**TASK INSTRUCTIONS**
Could you transcribe the essay below on the history of the University of Akron ceramics program, word for word and in full?

[Opening EXCERPT TO READ section]

1870 — 1970 Ceramics Myers School of Art, History of Ceramics Program, Myers School of Art AkronAll the Difference
I have been thinking about writing a history of the ceramics program at the University of Akron for several months but now that I am starting on June 25, 2006, I feel that it is a daunting task. I’m not an historian and I would feel much more at home in my studio. However taking stock is important at this time. Ceramics as a discipline has become more sophisticated and at the same time more diverse. The first comprehensive text for teaching history of craft, “20th C American Studio Crafts” written by Bruce Metcalf and Janet Koplos is due out in fall of 2009. The National Council on Education for the Ceramic Arts http://nceca.net/ and the American Craft Council http://www.craftcouncil.org/ each included panels on craft criticism during their most recent national conferences. Garth Clark, perhaps ceramic’s most well known historian and prophet is predicting that the specialized teaching of ceramics may become a thing of the past because of the blurring of boundaries between traditional art forms.

[Closing EXCERPT TO READ section]
[Opening DATASET EXTRACT section]

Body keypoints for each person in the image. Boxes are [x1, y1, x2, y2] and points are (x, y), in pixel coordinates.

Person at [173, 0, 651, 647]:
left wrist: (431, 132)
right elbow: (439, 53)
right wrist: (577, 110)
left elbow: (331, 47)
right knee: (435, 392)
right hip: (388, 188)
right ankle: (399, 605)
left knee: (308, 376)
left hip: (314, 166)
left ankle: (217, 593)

[Closing DATASET EXTRACT section]

**RESULT**
1870 — 1970 Ceramics Myers School of Art, History of Ceramics Program, Myers School of Art AkronAll the Difference
I have been thinking about writing a history of the ceramics program at the University of Akron for several months but now that I am starting on June 25, 2006, I feel that it is a daunting task. I’m not an historian and I would feel much more at home in my studio. However taking stock is important at this time. Ceramics as a discipline has become more sophisticated and at the same time more diverse. The first comprehensive text for teaching history of craft, “20th C American Studio Crafts” written by Bruce Metcalf and Janet Koplos is due out in fall of 2009. The National Council on Education for the Ceramic Arts http://nceca.net/ and the American Craft Council http://www.craftcouncil.org/ each included panels on craft criticism during their most recent national conferences. Garth Clark, perhaps ceramic’s most well known historian and prophet is predicting that the specialized teaching of ceramics may become a thing of the past because of the blurring of boundaries between traditional art forms.